[Plain-text document sources]

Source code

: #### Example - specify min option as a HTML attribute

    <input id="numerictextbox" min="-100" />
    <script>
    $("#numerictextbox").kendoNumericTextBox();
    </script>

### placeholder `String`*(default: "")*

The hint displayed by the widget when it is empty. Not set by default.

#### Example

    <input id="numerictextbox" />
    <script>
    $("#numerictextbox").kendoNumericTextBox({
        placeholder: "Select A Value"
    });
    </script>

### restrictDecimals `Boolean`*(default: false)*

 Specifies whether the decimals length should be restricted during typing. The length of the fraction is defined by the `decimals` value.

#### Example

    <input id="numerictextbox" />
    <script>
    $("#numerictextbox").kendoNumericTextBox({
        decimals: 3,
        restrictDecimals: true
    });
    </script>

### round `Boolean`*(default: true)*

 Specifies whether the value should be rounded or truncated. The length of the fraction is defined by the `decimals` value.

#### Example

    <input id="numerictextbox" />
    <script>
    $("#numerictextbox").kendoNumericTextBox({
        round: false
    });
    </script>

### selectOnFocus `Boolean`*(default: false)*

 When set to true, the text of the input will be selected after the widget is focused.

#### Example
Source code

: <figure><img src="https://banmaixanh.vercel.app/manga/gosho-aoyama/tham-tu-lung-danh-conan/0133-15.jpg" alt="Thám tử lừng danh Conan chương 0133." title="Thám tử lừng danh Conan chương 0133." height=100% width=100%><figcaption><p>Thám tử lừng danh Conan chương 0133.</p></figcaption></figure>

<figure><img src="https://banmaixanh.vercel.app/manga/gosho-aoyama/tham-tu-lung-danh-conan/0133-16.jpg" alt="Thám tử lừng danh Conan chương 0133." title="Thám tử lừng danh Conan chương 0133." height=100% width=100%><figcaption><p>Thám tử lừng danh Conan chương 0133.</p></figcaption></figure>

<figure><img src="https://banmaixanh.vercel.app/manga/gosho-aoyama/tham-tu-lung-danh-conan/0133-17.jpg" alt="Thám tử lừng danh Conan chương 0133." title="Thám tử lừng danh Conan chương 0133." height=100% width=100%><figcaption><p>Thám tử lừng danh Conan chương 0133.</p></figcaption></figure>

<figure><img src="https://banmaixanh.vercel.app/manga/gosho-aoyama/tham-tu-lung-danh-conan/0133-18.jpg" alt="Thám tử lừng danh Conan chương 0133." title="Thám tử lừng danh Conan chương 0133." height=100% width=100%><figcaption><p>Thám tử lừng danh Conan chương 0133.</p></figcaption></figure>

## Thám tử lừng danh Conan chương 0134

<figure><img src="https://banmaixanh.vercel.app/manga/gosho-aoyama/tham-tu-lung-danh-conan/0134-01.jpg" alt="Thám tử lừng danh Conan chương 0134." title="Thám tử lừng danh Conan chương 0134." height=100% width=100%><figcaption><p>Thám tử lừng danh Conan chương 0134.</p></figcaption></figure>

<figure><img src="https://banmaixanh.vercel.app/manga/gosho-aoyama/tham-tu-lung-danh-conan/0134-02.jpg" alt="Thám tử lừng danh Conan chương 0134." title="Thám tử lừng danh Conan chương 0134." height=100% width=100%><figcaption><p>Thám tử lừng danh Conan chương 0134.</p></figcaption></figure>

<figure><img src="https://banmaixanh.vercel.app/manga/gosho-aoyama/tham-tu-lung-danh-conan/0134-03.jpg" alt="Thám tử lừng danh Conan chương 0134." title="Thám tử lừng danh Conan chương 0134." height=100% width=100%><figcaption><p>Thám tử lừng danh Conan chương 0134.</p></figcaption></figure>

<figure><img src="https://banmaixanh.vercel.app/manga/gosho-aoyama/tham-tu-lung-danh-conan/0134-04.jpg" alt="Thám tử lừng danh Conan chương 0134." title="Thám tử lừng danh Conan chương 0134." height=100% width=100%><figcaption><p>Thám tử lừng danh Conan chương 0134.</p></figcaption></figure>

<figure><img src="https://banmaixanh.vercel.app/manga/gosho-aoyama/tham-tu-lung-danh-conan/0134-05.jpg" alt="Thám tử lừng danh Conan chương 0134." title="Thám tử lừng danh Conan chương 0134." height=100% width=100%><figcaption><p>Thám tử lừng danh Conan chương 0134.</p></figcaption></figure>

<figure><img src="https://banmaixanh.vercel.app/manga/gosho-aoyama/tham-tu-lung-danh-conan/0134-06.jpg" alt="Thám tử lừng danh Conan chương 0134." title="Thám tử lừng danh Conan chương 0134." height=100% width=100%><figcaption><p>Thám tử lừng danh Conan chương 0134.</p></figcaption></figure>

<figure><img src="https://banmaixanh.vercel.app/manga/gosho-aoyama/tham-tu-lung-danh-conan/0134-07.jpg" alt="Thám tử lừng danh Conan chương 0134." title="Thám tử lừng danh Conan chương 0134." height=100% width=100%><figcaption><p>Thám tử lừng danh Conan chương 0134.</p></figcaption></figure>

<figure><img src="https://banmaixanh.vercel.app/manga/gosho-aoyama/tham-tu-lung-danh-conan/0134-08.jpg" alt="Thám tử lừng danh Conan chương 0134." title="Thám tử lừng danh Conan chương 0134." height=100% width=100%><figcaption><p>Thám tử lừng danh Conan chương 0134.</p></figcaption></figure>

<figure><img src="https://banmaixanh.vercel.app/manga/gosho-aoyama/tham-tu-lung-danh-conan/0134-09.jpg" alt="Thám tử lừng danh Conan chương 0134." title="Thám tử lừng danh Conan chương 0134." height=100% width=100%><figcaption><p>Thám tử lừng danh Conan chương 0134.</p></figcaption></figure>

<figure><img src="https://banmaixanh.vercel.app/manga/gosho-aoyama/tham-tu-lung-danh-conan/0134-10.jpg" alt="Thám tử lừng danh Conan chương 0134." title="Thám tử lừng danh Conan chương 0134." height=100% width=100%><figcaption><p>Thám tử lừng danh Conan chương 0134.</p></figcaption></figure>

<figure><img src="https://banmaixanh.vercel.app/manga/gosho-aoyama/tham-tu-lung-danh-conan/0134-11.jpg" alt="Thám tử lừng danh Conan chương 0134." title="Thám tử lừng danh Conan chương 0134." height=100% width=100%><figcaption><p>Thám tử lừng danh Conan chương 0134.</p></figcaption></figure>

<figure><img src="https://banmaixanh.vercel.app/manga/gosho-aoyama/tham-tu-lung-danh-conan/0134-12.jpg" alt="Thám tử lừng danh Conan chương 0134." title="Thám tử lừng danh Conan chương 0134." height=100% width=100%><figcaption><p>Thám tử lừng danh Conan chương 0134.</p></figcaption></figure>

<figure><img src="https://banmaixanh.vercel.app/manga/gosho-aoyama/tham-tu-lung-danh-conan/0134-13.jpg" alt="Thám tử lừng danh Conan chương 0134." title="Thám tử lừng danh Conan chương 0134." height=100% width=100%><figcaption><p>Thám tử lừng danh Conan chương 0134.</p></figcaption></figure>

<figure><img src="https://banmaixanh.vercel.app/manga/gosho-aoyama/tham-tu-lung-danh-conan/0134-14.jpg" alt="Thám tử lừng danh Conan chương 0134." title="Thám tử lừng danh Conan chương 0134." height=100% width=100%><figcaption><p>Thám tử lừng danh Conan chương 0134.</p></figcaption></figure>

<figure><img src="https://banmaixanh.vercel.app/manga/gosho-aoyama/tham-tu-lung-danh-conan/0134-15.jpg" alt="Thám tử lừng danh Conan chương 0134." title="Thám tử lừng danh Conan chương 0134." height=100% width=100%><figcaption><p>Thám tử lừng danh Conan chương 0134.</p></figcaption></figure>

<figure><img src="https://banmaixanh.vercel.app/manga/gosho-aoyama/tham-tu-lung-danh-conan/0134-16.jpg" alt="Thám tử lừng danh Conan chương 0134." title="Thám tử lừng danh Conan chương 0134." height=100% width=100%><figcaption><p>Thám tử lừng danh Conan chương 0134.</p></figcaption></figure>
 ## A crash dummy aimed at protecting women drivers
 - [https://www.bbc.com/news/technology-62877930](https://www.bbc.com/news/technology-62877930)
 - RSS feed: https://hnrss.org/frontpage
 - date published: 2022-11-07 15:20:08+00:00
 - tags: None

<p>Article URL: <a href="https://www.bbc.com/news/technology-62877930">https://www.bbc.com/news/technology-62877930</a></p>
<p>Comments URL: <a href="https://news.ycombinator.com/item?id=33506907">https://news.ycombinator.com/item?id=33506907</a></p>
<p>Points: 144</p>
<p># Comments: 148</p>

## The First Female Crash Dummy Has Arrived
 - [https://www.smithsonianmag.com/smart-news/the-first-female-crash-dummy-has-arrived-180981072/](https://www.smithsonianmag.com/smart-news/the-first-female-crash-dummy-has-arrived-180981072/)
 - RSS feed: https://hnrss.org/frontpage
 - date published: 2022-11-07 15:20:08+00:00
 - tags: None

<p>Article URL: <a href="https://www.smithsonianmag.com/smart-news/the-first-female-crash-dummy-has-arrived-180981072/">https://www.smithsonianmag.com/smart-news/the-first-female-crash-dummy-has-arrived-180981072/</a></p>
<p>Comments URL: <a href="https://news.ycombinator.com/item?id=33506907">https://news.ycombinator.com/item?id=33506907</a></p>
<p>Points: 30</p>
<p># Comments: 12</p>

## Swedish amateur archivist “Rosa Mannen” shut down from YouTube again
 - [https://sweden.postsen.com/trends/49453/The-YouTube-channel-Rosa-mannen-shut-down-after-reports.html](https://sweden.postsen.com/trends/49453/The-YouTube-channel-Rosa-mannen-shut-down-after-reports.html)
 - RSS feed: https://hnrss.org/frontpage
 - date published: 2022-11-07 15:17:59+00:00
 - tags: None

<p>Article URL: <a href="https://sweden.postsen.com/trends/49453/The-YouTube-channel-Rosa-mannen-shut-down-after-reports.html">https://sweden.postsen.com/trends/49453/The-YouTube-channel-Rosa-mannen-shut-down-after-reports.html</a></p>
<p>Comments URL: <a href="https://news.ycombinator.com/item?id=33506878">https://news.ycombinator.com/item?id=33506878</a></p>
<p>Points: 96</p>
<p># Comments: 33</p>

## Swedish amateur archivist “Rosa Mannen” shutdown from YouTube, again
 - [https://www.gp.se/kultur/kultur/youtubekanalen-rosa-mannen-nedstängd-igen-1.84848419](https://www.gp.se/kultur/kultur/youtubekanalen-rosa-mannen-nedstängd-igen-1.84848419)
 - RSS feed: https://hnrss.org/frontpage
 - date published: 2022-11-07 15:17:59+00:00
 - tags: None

▶ **Task to complete**: Edit the part of the items that opens with the line containing "from YouTube again" and closes at the end of the items, replacing "Points" with "Score" and leaving all else unchanged. Give back only those lines.

▶ **Exercise solution**:
## Swedish amateur archivist “Rosa Mannen” shut down from YouTube again
 - [https://sweden.postsen.com/trends/49453/The-YouTube-channel-Rosa-mannen-shut-down-after-reports.html](https://sweden.postsen.com/trends/49453/The-YouTube-channel-Rosa-mannen-shut-down-after-reports.html)
 - RSS feed: https://hnrss.org/frontpage
 - date published: 2022-11-07 15:17:59+00:00
 - tags: None

<p>Article URL: <a href="https://sweden.postsen.com/trends/49453/The-YouTube-channel-Rosa-mannen-shut-down-after-reports.html">https://sweden.postsen.com/trends/49453/The-YouTube-channel-Rosa-mannen-shut-down-after-reports.html</a></p>
<p>Comments URL: <a href="https://news.ycombinator.com/item?id=33506878">https://news.ycombinator.com/item?id=33506878</a></p>
<p>Score: 96</p>
<p># Comments: 33</p>

## Swedish amateur archivist “Rosa Mannen” shutdown from YouTube, again
 - [https://www.gp.se/kultur/kultur/youtubekanalen-rosa-mannen-nedstängd-igen-1.84848419](https://www.gp.se/kultur/kultur/youtubekanalen-rosa-mannen-nedstängd-igen-1.84848419)
 - RSS feed: https://hnrss.org/frontpage
 - date published: 2022-11-07 15:17:59+00:00
 - tags: None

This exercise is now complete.